====== GIVEN RECORDS

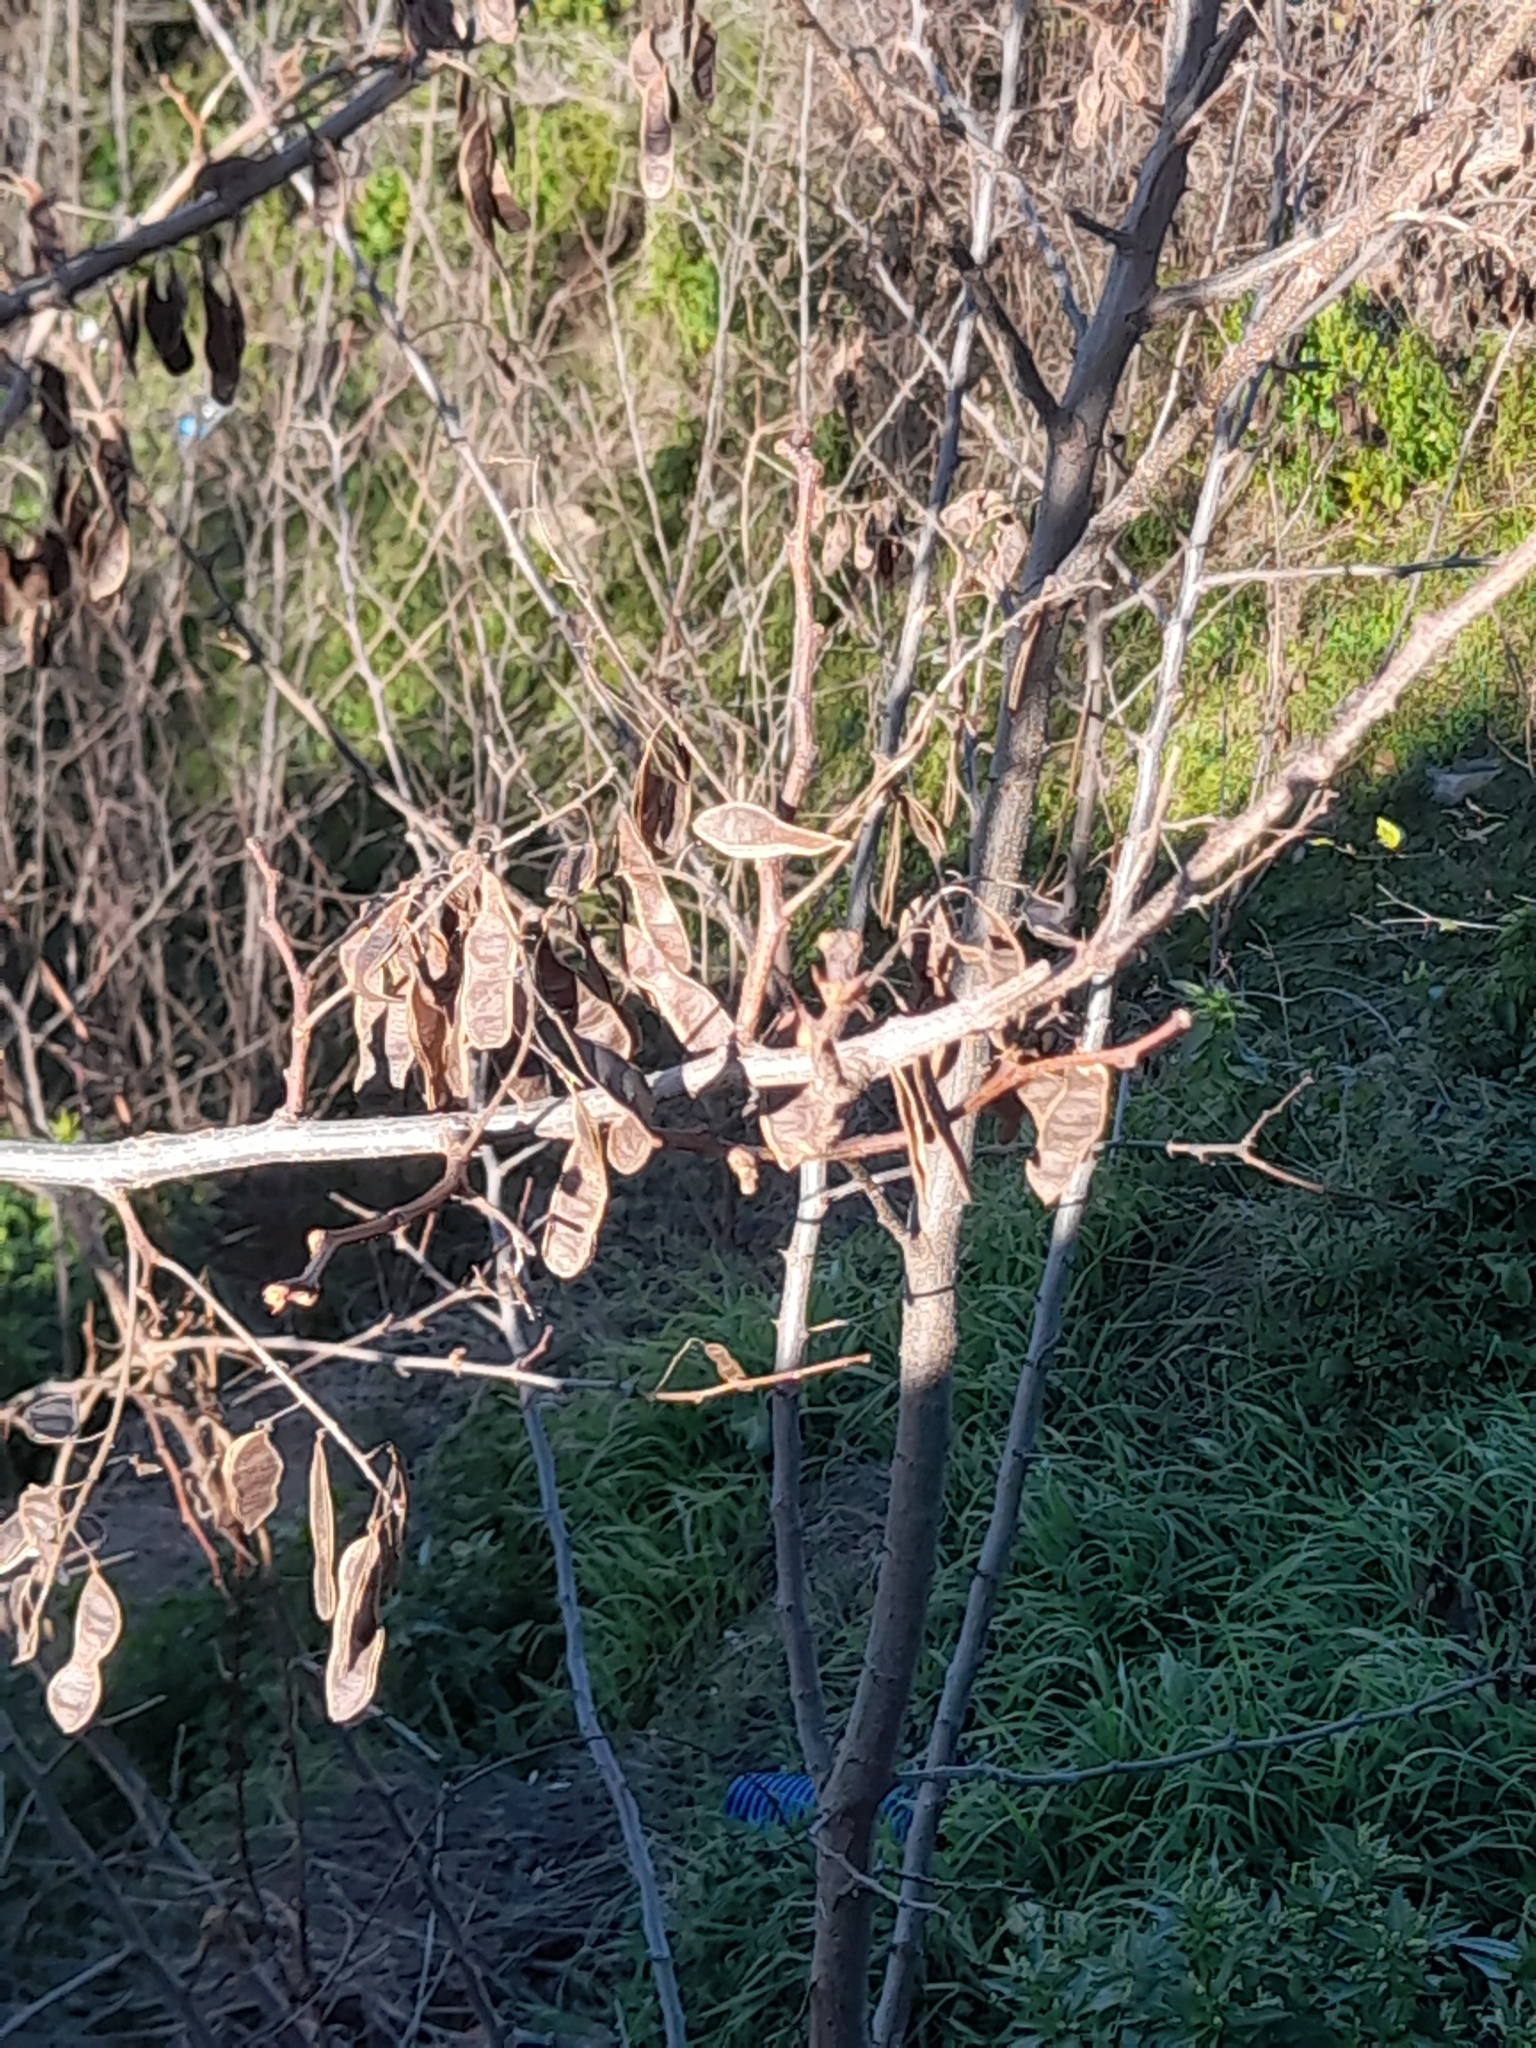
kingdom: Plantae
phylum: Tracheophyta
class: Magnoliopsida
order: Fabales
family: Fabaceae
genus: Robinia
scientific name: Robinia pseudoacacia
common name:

============

### TASK INSTRUCTIONS:
Rewrite the part of the material that opens with the line containing "class: Magnoliopsida" and closes at the end of the material, replacing "common name" with "vernacular name" and keeping everything else unchanged.

### RESPONSE TO THIS EXERCISE:
class: Magnoliopsida
order: Fabales
family: Fabaceae
genus: Robinia
scientific name: Robinia pseudoacacia
vernacular name:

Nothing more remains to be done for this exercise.